E sull’altra vita, quella di Arcola, gli occhi chiusi e il cuore chiuso.
Tornavo là nelle vacanze e quando se ne presentava la necessità; e lì ogni
volta mi toccava ancora di assistere alla divisione dei miei; e, se pur ormai
marginalmente, anche a quella del paese. Ma io vivevo quei giorni con la
consapevolezza che la mia vita, la vita che avevo saputo realizzare, la mia
vittoria, era altrove. Quelli invece erano i residui, dolorosi ancora e insolubili,
ma residui, dell’antica sconfitta.
Poi tutto si spense con la morte improvvisa di mio padre, seguita da quella
dello zio Giacomino, a tredici giorni di distanza; e con la decisione di
vendere la casa e di far venire mia madre, ormai quasi cieca, da noi a
Montepulciano. Con tale decisione feci forzosamente interrompere anche l’altro
motivo di continui sobbollimenti: la querelle
tra mia madre e zia Elena; querelle che,
appena morto mio padre, era, per il momento, finita nel silenzio e nel gelo. ;
almeno tra loro due direttamente; ma che, rimanendo mia madre ad Arcola,
avrebbe potuto nuovamente riaccendersi.
La lontananza diede a tutti maggior quiete; ed io cercai di evitare ogni
occasione di rinvangare le cose passate. Come ho già detto, però mia madre,
come tutti gli anziani e anche per suo proprio carattere, in quel passato ci
viveva e spesso riapriva quelle ferite. Tuttavia la lontananza dal paese e il
mio atteggiamento volto a farle ricordare le cose belle e passare velocemente
sopra le altre, ci dettero quel tanto di pace che era necessario ad entrambe
per affrontare poi le pene, già vicine e reali, della sua vecchiaia e della sua
malattia; che purtroppo comportarono anche un riaccendersi di tutte le sue
passioni e di tutte le sue nostalgie. Per cui i rapporti con mia madre, da
vecchia e malata, visceralmente immersa nel suo passato, mi ripiombarono in
quel dolorosissimo tempo lontano; tanto che fui costretta e riesumarlo, e
riviverlo in tutta la sua crudezza e in seguito a raccontarlo.
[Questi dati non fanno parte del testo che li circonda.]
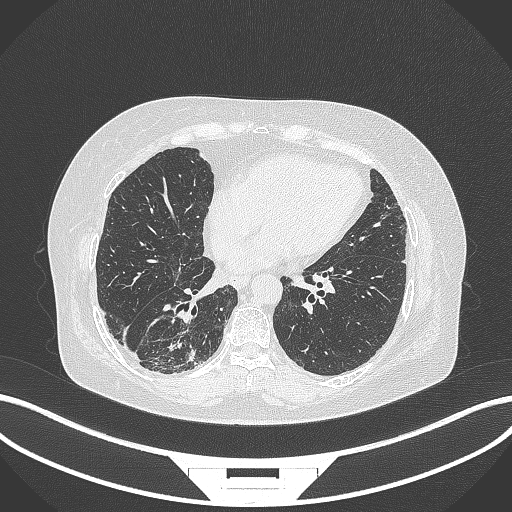
Chest CT, one axial slice. Slice 83 of 296 in the series (ordered by position). Reconstruction kernel B70f. Lung window (W 1500 / L -600 HU). 1 mm slice thickness. 512 × 512 image matrix, field of view 400 × 400 mm. Patient: female, 65 years. Case-level facts recorded for this patient, not image findings: clinical TNM (as recorded): T2b N1 M0; histopathological grade: G1.
Annotated regions visible in this slice (bounding box drawn by a radiologist):
- lung tumour (recorded histology: adenocarcinoma): bounding box (x1, y1, x2, y2) in pixels: (137, 309, 196, 373)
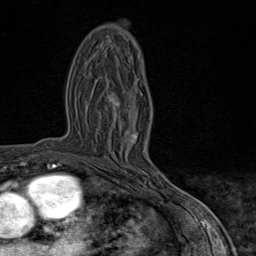
Breast MRI (dynamic contrast-enhanced), one axial slice. Position 43 of 80 along the scan axis. Cropped to one breast. Dynamic contrast-enhanced series, time point 2 of 9 at this slice position (early post-contrast). 1.5 T. TE 1.8 ms, TR 4.3 ms. 2 mm slice thickness. 256 × 256 image matrix. Female patient.
Structures marked on this image (semi-automatic segmentation, software-assisted and operator-edited):
- enhancing-tissue mask used for the functional tumour volume (all voxels passing the contrast-enhancement thresholds inside the analysis volume; usually the tumour): bounding box [x1, y1, x2, y2] px = [98, 98, 167, 192]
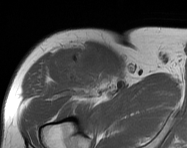
MRI of an extremity soft-tissue mass, one axial slice. MR volume resampled by the dataset authors to the PET/CT grid (not the native acquisition matrix). 3.27 mm slice thickness. 187 × 148 image matrix, field of view 183 × 145 mm. Male patient. Case-level facts recorded for this patient, not image findings: histological type: pleiomorphic leiomyosarcoma; grade: intermediate; site of the primary tumour: right thigh.
Annotated regions visible in this slice (expert contour drawn on MRI and transferred to this co-registered scan by the dataset authors):
- gross tumour volume including surrounding oedema: bounding box <66,45,112,92> (left, top, right, bottom; pixels)
- gross tumour volume (mass): <73,54,110,91>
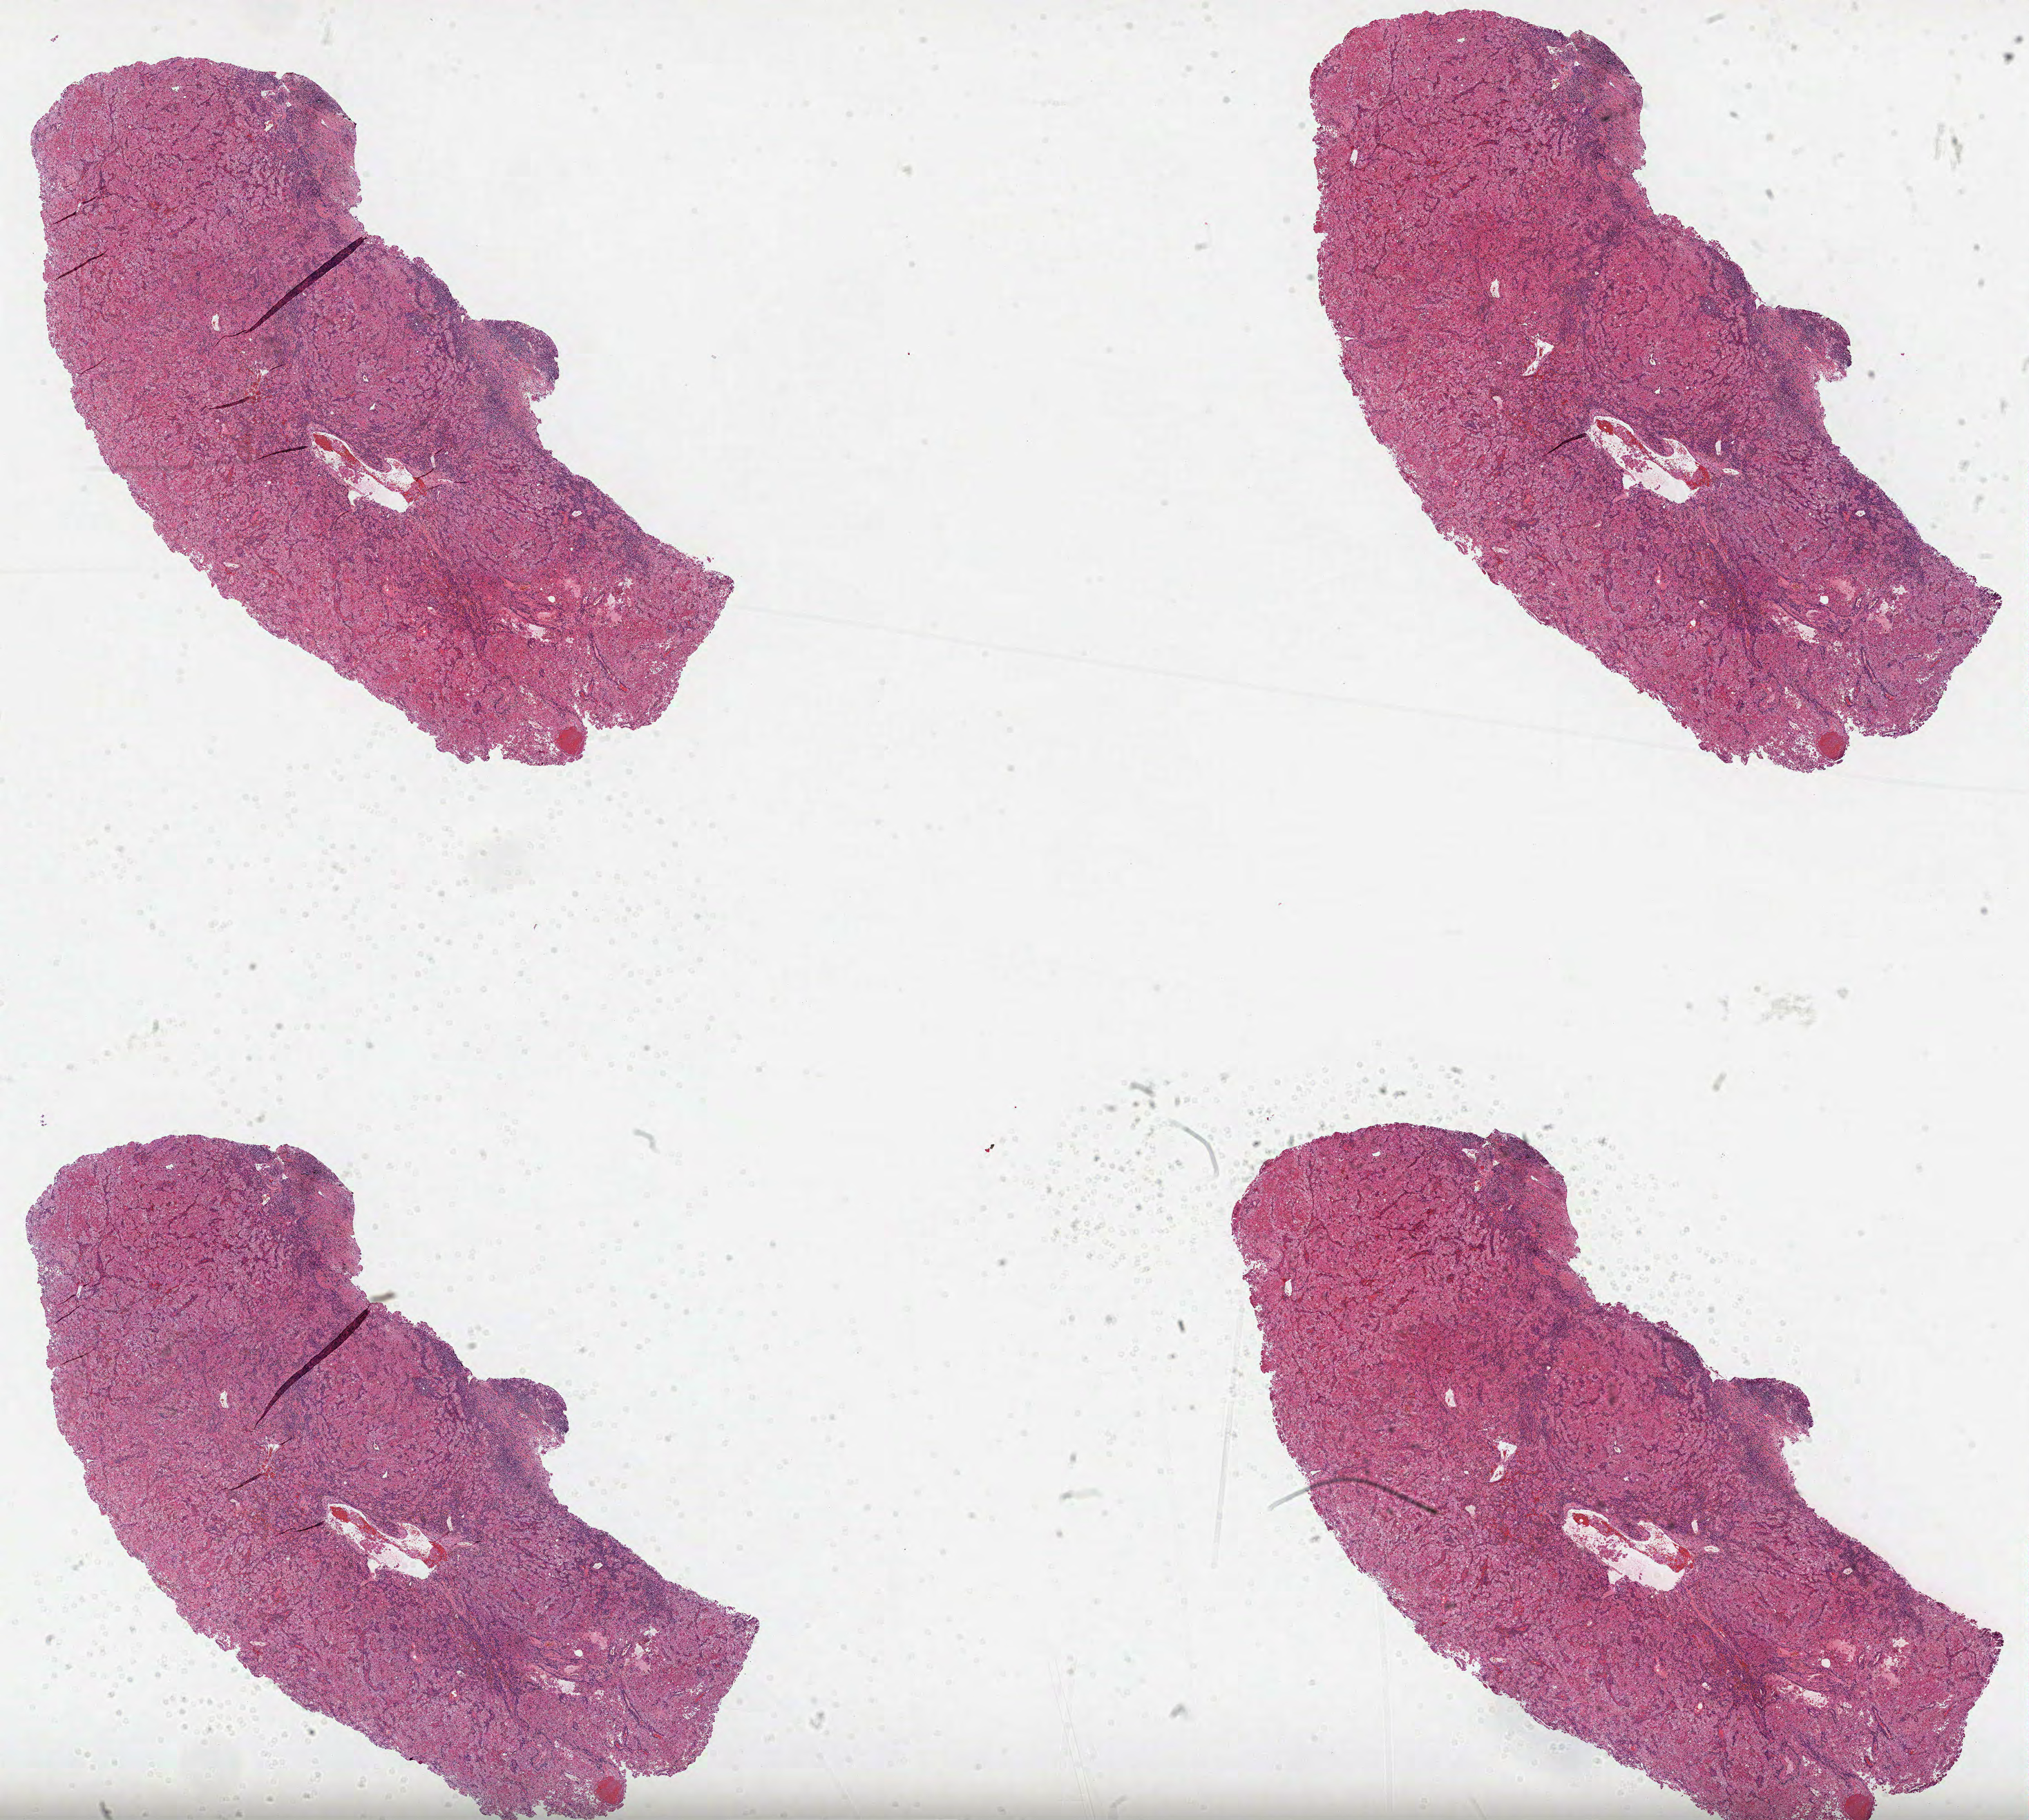
Digitized H&E tissue section (whole slide) — whole scanned area (about 23.7 x 21.3 mm) shown as a low-resolution overview, formalin-fixed paraffin-embedded (FFPE) diagnostic section, sample: primary tumour, kidney. Male patient; age at initial diagnosis 52 years. Histologic grade: G3 (poorly differentiated).
* TNM: T2a NX M0
* diagnosis: Clear cell adenocarcinoma, NOS
* laterality: left
* AJCC pathologic stage: II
E se dal “voler” ricordare le cose belle era nata La pace delle bambole, un’opera di rievocazione di tutto ciò che il
paese e in parte la famiglia, nei suoi momenti migliori, mi aveva dato di bello
e di buono, era giusto dover parlare anche dell’altro aspetto, quello negativo.
Ed è qui che ho cercato di farlo. Dunque, La
pace delle bambole testimonia le mie
ore più felici. Ne La casa sepolta prevalgono le note più dolorose. L’uno e
l’altro libro insieme rappresentano tutta la mia vita di allora, nel bene e nel
male. Ma in questo mio secondo libro le note cupe sono state rievocate da sole
all’unico fine di provare a capire se quelle persone in quelle condizioni
avrebbero potuto essere diverse, tanto da poter comprendere il male che si
facevano e facevano agli altri; e, in particolare a me, che intanto, però, con
l’aiuto della scuola e dei libri, mi facevo via via diversa da loro, anche
perché volevo esserlo.
Così, ad un certo punto, mi sentii abbastanza forte per le mie realizzazioni,
anche se non tanto da fidarmi a rimanere in quell’ambiente che avrebbe potuto a
poco a poco imbrigliarmi senza che neanche me ne accorgessi e tenermi
prigioniera in quella vita di rancori, di dissidi, di lotte aperte o
sotterranee, ma sempre feroci. E così me ne allontanai. E se dapprima credevo
che la mia fosse solo una precauzione provvisoria, in seguito la decisione
divenne definitiva. Fu una scelta dolorosa, ma obbligata.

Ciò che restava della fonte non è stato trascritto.